Racz L. Embracing an Agile and Lean Six Sigma culture for worker health. Presented to Alliance of Hazardous Materials Professionals national meeting, Las Vegas, NV, Mar 2022.
Abstract
Agile and lean six sigma (LSS) management and process improvement frameworks have improved productivity, reduced waste, and increased quality in a variety of industries. These approaches also have the potential to help organizations advance occupational safety and health. Manufacturing, construction, and healthcare industries have realized impressive results both financially and for their worker well-being by adopting process improvement cultures. Typically, only a small contingent of a company’s workforce, which seldom includes occupational and environmental health and safety (OEHS) professionals, are formally trained in agile and LSS methods and tools. Given the potential for agile and LSS tools to mitigate business risk of all kinds, OEHS professionals would benefit from building formal training of these types into their professional development with an eye towards fostering a process improvement culture throughout the organization. Many areas of our modern economy are still very labor intensive, where human capital is at a premium, but lack sufficient occupational safety and health resources.
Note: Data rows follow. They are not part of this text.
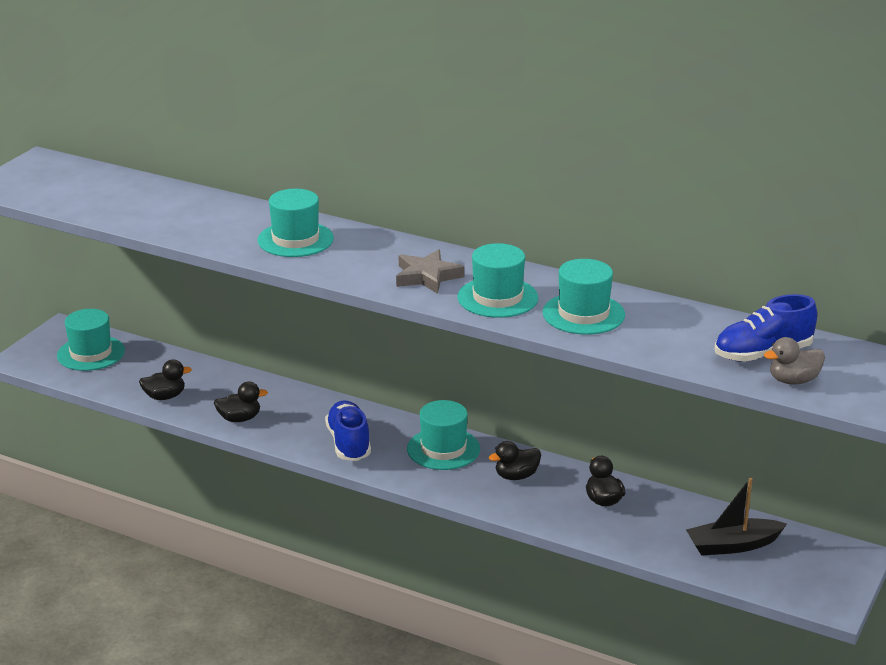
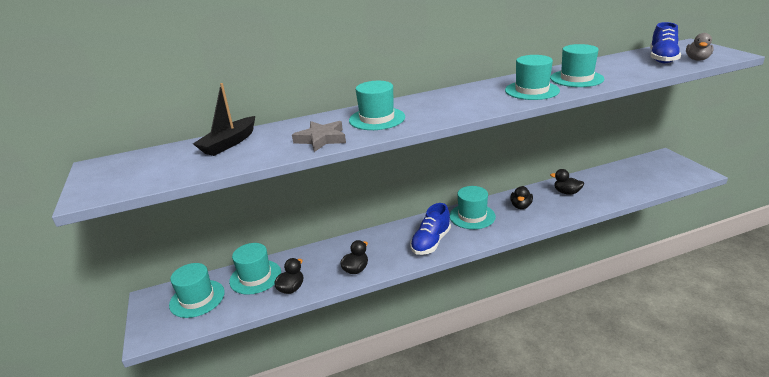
camera: 45 degrees left, 0 degrees up
blue shoe [325,401,371,461] -> blue shoe turned 90 degrees counterclockwise [410,203,451,255]
grey star [396,249,465,294] -> grey star moved to [292,121,346,152]
black boat [686,478,787,555] -> black boat moved to [193,83,255,156]
none -> turquoise hat [229,243,281,295]

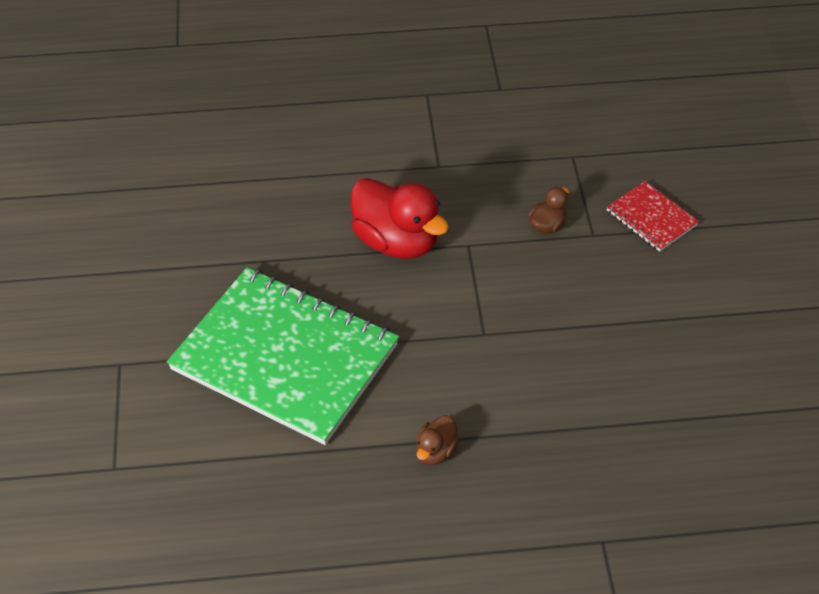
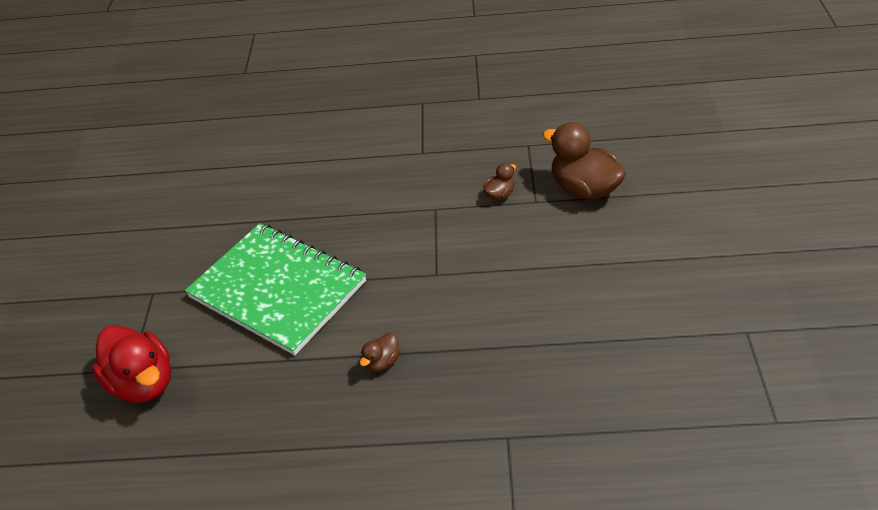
camera: 10 degrees right, 5 degrees down
red duck [350,178,449,259] -> red duck moved to [92,325,171,403]
red notebook [607,181,699,252] -> brown duck [543,122,626,200]

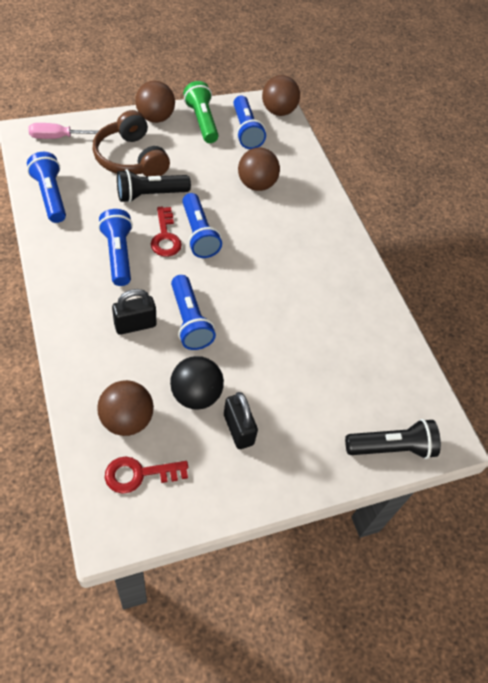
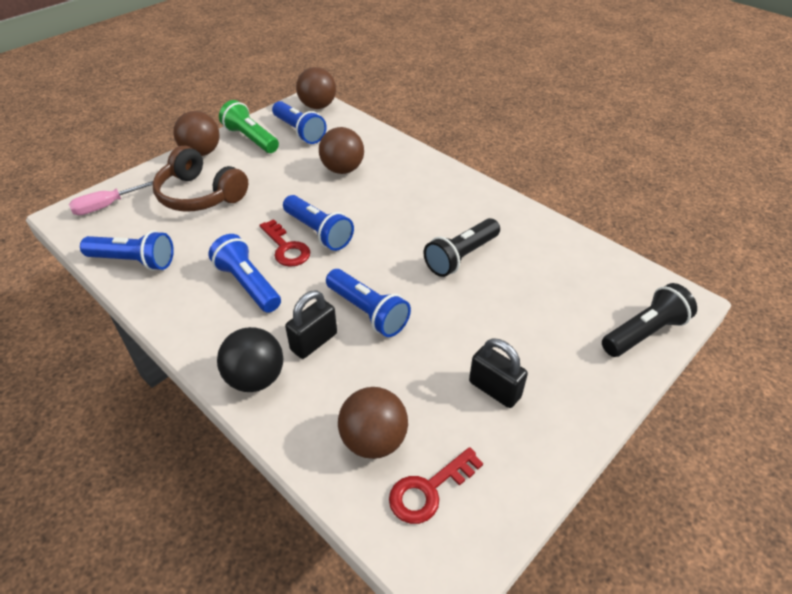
camera: 20 degrees left, 10 degrees down
blue flashlight [27,152,66,223] -> blue flashlight turned 150 degrees clockwise [80,230,174,271]
black flashlight [117,169,191,203] -> black flashlight moved to [424,218,500,277]
black ball [170,356,224,410] -> black ball moved to [217,327,283,392]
Agile or LSS-trained OEHS professionals can champion, encourage, and lead teams to identify and mitigate, often in real time, the hazards that they face. This presentation will discuss process improvement tools as well as case studies of organizations that have embraced agile and LSS cultures to advance occupational health and safety. By focusing on people and processes, successful agile and LSS cultures can empower individuals at all levels of an organization to improve worker conditions, including incorporating more effective exposure controls, rather than relying on only a small number of trained industrial hygiene and safety professionals. There is no doubt that OEHS professionals are critical to protecting worker health and safety, but their influence can be increased dramatically by breaking down barriers to worker protection thinking and enlisting participation from the workers they are charged with protecting.